First United Methodist Church is a growing congregation located in the historic downtown district of McKinney, Texas. The student ministry had outgrown its space on the second floor of the pre-existing education building and was needing to expand when an opportunity arose to purchase a piece of property adjacent to the church's existing campus. This 150-plus-year-old church has been a staple in the community and is well known by its iconic gothic architecture. So, the challenge for architects was to develop a modern student building that captured youth interest while also remaining connected to the heritage of the existing campus and to the context of being located in an historic downtown interest.
The initial design goals were three-fold. First, develop modern ministry space for students while incorporating the heritage of a 150-plus-year-old existing campus. Second, provide for flexibility by creating spaces that can serve a variety of users, including student ministry, adults, conference groups, etc. Third, connect with the surrounding community.
In an effort to be relevant to a younger generation, the new building was conceived with modern design forms that contrast the gothic architecture forms of the main church campus. In order to connect the "new" with the "old," building materials and design details from the existing campus (i.e., brick, cast stone, etc.) where incorporated throughout the new student building.
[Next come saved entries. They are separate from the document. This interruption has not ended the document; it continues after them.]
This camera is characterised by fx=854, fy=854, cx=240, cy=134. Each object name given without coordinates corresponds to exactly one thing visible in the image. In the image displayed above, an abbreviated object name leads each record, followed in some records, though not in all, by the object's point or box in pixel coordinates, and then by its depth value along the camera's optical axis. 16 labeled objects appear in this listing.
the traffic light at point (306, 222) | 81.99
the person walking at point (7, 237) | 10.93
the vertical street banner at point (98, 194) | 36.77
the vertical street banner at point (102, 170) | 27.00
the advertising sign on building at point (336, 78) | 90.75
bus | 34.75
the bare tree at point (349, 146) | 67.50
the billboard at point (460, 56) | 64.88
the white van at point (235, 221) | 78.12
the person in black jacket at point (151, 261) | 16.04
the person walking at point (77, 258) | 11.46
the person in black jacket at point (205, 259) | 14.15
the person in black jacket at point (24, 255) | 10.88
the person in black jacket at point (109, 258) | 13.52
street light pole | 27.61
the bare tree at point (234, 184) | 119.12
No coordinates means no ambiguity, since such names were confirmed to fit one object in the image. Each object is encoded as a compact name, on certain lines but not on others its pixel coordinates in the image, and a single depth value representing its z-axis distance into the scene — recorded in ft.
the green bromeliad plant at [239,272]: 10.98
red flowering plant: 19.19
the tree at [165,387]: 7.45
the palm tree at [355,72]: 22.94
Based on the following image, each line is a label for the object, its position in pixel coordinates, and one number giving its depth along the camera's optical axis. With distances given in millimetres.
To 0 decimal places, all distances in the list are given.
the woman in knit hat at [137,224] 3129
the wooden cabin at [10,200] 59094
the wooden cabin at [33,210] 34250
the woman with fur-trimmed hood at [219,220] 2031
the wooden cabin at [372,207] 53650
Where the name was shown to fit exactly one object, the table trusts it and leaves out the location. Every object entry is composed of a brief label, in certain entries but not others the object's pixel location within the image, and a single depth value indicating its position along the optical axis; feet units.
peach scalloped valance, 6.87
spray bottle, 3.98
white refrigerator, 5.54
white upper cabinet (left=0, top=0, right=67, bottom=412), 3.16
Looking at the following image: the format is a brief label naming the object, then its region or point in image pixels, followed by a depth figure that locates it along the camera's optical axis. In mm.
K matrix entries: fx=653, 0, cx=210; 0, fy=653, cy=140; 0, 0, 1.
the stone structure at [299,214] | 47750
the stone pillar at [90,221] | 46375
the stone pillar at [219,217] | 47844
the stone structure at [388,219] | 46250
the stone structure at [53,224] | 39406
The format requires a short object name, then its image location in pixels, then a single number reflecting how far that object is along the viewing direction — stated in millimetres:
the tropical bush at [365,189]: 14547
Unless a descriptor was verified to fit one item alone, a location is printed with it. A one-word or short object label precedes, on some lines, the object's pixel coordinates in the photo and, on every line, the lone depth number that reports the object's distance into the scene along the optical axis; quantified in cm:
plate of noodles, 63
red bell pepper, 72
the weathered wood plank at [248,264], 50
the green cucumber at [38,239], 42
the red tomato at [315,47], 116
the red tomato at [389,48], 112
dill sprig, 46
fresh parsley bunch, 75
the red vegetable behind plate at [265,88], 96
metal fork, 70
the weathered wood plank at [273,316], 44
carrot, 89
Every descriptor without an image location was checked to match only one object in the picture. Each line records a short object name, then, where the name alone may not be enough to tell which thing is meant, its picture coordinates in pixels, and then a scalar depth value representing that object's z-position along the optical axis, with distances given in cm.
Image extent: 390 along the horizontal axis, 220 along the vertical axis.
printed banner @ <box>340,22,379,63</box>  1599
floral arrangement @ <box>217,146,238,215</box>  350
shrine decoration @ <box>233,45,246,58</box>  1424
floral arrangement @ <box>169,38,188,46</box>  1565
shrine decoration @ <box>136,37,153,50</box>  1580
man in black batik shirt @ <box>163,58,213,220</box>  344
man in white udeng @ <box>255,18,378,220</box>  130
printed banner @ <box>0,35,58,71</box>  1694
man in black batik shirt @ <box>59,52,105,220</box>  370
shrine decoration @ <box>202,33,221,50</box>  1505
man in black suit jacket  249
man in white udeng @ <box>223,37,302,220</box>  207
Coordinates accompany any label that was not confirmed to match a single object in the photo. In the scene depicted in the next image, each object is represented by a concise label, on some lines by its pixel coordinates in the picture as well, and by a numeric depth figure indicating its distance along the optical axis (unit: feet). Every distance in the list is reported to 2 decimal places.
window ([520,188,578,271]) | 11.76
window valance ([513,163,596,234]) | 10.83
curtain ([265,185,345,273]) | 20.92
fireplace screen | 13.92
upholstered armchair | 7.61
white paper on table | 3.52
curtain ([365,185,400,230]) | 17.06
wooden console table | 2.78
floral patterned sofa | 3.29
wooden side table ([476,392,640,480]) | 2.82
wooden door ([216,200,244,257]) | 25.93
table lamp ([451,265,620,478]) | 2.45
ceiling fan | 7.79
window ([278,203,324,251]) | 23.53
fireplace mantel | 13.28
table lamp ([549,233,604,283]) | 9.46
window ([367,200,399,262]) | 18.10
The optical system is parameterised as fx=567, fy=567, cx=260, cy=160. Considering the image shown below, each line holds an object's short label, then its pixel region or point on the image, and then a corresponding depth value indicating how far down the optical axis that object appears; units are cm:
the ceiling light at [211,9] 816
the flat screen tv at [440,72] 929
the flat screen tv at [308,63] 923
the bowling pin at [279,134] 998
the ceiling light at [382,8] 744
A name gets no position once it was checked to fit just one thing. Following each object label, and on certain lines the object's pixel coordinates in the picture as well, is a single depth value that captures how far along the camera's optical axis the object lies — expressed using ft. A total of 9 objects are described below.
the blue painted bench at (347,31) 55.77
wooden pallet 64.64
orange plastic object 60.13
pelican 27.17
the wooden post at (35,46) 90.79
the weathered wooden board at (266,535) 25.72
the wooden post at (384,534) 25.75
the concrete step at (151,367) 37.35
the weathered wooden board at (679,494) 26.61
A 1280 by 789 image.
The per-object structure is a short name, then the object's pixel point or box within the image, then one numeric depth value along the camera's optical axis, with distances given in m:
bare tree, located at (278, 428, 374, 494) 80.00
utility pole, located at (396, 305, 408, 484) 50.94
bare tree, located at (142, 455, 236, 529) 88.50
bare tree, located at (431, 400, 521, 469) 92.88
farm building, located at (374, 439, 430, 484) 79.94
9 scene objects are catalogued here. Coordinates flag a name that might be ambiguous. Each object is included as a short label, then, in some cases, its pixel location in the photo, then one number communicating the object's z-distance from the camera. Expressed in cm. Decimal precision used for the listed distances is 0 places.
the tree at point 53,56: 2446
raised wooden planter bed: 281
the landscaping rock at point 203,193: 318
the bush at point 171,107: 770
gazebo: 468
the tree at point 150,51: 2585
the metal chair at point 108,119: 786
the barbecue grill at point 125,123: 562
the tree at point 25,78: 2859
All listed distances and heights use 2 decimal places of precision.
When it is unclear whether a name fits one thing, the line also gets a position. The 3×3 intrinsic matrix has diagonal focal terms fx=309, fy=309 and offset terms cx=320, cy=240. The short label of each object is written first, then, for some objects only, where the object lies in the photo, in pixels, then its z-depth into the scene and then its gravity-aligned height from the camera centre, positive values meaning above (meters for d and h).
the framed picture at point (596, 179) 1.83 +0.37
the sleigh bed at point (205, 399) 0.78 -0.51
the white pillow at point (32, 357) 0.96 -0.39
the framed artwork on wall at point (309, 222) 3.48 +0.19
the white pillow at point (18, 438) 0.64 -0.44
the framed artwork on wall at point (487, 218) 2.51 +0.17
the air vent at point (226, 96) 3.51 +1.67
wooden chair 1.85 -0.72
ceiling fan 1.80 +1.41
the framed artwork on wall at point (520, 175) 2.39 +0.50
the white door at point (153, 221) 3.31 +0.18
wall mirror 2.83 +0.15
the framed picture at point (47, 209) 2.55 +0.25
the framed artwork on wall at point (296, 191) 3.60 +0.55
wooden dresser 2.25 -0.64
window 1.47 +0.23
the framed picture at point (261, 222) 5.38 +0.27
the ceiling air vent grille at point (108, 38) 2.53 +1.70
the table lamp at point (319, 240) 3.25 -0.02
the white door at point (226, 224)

The clean lines of the modern architecture mixed with an "industrial" styling, enabling an incorporation of icon symbols, such as the Cross. Traditional Methodist symbols, like the Cross and Flame, were expressed in a contemporary interpretation of steel and perforated metal on the front façade of the glass stair tower, further linking the new building to the existing campus.
Student Building (First United Methodist Church McKinney)
Project Size: 301-800 seats
Completion Date: September 16, 2013
The overall theme for the space consisted of an industrial style that can be considered "playful" for students and at the same time considered "sophisticated" for adults and other users. The worship center is designed to incorporate 250 seats though large overhead doors along the back can be opened to enable this room to increase its seating capacity for large events. Classrooms have been designed using folding partitions to provide for a multitude of venue sizes.
An outdoor covered pavilion can host a variety of activities ranging from basketball and volleyball games to dining events, "hang space" and worship events.
Transparency turns the building inside out, with the colorful interiors and activities visible at all hours of the day and night. Large window wall systems are employed to provide views "into" the building from the street, enabling the community to "see into the church" while, at the same time, enabling the church to "shine" into the community. The large windows also provided "framed views" back to the existing campus.
This project represents a growing trend among churches, where no longer are students given the "leftover" spaces in the back of hallways of old education buildings. Rather, the student ministry has become a catalyst for reaching families and resulting in student space being moved to the forefront of the campus.